Assistant Professor Wake Forest Baptist Health - Brenner Children's Hospital Winston-Salem, North Carolina, United States
Background: Acute kidney injury (AKI) is associated with many short-term adverse outcomes including perturbation of mineral metabolism. No studies have assessed the impact of AKI on physical growth outcomes in children born prematurely. Objective: The objective of the present study is to explore the association between AKI and physical growth outcomes in the first year of life in premature neonates. Design/Methods: This study was an observational cohort study of all preterm neonates born = 36 weeks gestation at a single tertiary care children’s hospital. Neonates were age matched and stratified by extremely low gestational age neonate (ELGAN) status (defined as gestational age < 29 weeks gestation). Secondary analysis was done with by stratifying the cohort by sex. Length-for-age and weight-for-age z-scores were assessed at 2, 6, and 12 months. Fenton growth curve was used to obtain z-scores for time points < 50 weeks corrected gestational age and WHO growth curve was used for timepoints >50 weeks corrected gestational age. Difference in mean length-for-age and weight-for-age z-scores were compared at each time point in the cohort with AKI versus control group. Results: 496 neonates were included in our study; 217 (43.8%) were ELGAN and 279 (56.3%) were not. Within the ELGAN group, 191 (88.0%) had AKI compared to 57 (20.4%) in the non-ELGAN group. ELGAN infants with AKI were not different in length-for-age but did have higher weight-for-age z-scores at baseline compared to those without AKI. They had lower length-for-age z-scores at 2, 6, and 12 months and lower weight-for-age z-scores at 2 and 6 months (Table 1). Non-ELGAN infants with AKI had lower length-for-age and weight-for-age z-scores at baseline, 2, 6, and 12 months (Table 2). Male and female neonates with AKI had no difference in baseline length- or weight-for age z-scores. Male infants with AKI had lower length-for-age z-scores at 2 and 12 months and lower weight-for-age z-scores at 2 months (Table 3).
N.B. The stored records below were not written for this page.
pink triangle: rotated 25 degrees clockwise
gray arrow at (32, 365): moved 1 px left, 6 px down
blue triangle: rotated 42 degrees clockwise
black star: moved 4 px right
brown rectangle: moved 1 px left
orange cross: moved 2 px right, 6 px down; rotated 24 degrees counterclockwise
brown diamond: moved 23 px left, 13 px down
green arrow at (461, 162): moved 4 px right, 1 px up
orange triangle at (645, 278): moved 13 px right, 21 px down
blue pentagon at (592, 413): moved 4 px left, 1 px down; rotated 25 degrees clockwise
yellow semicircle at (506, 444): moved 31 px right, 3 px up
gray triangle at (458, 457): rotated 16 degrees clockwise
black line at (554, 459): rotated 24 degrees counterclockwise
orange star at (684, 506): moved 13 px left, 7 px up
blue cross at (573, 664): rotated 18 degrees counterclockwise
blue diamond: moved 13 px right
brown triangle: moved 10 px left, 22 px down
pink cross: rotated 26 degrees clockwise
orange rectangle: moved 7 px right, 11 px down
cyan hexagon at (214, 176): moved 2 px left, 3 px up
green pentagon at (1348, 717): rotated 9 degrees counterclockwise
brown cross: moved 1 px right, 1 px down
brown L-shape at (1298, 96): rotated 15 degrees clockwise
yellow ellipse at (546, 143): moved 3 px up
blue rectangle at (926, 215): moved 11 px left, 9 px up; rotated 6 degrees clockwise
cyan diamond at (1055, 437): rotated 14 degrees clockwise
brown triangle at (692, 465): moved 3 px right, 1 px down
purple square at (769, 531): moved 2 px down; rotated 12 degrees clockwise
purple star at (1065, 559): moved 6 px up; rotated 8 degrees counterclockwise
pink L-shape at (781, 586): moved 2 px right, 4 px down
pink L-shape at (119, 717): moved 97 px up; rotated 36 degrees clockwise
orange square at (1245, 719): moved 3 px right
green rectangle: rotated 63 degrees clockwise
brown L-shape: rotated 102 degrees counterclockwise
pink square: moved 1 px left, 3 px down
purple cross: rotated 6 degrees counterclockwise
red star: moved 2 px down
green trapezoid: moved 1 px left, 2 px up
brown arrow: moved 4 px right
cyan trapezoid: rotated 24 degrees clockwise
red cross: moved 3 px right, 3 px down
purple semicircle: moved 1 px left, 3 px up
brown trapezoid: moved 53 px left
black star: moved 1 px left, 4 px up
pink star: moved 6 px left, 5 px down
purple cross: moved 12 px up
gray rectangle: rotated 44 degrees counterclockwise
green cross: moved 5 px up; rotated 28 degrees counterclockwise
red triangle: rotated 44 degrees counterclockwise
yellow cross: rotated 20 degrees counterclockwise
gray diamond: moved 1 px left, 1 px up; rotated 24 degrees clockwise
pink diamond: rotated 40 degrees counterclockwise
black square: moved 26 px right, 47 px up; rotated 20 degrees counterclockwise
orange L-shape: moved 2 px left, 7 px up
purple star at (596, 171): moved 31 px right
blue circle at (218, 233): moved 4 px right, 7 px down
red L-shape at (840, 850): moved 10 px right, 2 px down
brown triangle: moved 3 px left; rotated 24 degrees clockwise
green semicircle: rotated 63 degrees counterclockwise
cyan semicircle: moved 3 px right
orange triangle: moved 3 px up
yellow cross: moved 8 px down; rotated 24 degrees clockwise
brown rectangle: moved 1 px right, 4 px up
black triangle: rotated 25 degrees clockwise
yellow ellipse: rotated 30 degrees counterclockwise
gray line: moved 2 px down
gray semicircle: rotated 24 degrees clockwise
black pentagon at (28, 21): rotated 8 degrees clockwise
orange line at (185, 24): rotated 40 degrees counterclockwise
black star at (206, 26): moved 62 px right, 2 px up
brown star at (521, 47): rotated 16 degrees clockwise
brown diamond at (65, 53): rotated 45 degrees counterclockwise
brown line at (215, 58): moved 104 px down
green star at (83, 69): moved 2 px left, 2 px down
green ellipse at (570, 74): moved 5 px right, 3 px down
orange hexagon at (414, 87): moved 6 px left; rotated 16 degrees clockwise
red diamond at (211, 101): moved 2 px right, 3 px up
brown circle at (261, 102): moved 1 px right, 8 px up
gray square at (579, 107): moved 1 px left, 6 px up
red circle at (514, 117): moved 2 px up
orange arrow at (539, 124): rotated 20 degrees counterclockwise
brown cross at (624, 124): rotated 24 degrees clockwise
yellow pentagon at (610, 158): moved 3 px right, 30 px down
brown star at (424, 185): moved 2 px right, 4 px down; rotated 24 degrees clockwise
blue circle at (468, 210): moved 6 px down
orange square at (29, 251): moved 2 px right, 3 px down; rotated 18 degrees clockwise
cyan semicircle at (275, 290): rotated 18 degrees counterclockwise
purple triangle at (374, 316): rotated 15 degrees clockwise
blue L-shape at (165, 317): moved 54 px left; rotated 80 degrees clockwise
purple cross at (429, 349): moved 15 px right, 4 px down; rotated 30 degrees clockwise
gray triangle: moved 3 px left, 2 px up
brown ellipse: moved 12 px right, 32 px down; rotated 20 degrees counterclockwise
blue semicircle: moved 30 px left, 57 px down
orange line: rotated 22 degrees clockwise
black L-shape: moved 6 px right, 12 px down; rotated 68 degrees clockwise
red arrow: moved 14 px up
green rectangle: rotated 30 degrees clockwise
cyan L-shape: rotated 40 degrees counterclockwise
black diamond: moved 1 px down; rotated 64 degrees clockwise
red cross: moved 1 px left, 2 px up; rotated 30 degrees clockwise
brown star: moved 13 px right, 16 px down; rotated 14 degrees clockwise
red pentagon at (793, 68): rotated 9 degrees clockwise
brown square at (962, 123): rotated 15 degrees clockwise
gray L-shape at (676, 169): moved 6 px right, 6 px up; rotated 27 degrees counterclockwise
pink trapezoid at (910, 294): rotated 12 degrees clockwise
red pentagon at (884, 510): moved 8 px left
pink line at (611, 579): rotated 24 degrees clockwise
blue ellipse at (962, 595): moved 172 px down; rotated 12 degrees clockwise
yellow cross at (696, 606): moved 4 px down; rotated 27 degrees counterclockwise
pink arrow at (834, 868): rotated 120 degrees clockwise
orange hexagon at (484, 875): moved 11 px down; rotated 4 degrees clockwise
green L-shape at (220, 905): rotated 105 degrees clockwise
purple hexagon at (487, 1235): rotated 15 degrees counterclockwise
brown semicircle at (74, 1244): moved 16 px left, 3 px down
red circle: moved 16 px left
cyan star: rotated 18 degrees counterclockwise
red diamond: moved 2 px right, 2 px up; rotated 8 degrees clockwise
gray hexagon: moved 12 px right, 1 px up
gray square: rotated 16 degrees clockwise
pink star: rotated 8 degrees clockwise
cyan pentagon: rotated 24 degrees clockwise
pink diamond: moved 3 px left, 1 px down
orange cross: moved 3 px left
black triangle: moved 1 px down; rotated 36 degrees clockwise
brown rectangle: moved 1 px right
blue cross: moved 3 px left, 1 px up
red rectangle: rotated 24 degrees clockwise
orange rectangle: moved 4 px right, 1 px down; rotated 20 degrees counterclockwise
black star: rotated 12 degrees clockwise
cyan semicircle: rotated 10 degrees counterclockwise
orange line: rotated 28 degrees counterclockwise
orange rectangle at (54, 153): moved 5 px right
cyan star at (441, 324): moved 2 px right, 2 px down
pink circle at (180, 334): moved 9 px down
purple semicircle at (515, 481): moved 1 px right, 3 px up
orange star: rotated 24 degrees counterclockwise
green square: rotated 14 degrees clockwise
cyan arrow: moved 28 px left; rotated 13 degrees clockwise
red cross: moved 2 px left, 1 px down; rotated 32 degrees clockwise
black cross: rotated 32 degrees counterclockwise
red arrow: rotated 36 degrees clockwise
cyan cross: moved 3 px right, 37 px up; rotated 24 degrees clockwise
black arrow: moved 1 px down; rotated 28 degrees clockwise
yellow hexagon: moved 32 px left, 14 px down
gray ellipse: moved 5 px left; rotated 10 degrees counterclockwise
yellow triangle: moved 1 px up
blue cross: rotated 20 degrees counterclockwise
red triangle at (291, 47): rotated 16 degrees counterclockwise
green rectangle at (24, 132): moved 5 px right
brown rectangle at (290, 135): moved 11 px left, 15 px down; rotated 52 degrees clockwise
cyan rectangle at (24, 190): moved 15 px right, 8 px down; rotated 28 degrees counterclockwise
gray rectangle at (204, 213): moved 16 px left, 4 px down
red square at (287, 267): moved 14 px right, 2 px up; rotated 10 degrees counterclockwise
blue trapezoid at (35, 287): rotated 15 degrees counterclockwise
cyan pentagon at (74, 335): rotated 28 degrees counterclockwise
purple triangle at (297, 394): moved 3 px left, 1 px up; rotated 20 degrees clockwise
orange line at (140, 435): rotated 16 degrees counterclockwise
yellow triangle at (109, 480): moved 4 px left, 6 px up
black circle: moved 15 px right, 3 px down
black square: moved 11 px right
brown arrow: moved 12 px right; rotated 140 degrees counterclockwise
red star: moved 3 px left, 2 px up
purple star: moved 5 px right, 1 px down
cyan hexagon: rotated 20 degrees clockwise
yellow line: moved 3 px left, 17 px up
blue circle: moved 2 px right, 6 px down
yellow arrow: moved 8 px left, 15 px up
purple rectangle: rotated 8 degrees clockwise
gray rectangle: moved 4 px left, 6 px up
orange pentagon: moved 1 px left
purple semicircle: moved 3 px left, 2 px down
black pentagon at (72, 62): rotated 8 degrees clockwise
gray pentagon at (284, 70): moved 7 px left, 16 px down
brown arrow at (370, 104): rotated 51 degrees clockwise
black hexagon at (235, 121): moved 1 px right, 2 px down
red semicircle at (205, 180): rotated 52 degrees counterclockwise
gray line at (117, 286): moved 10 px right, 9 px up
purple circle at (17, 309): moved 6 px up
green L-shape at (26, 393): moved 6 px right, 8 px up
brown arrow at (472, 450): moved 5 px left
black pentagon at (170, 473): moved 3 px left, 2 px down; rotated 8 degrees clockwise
Conclusion(s): At our tertiary care pediatric center, premature neonates who were affected by AKI have poorer physical growth outcomes in the first year compared to those without AKI regardless of ELGAN status. Male infants appear to be more affected than female infants. Further investigations are needed to understand if AKI remains an independent risk factor for poor physical growth once other risk factors, including degree of prematurity, illness severity, and nutrition are considered. Long term implications of AKI associated poor growth, including neurocognitive outcomes, should also be investigated.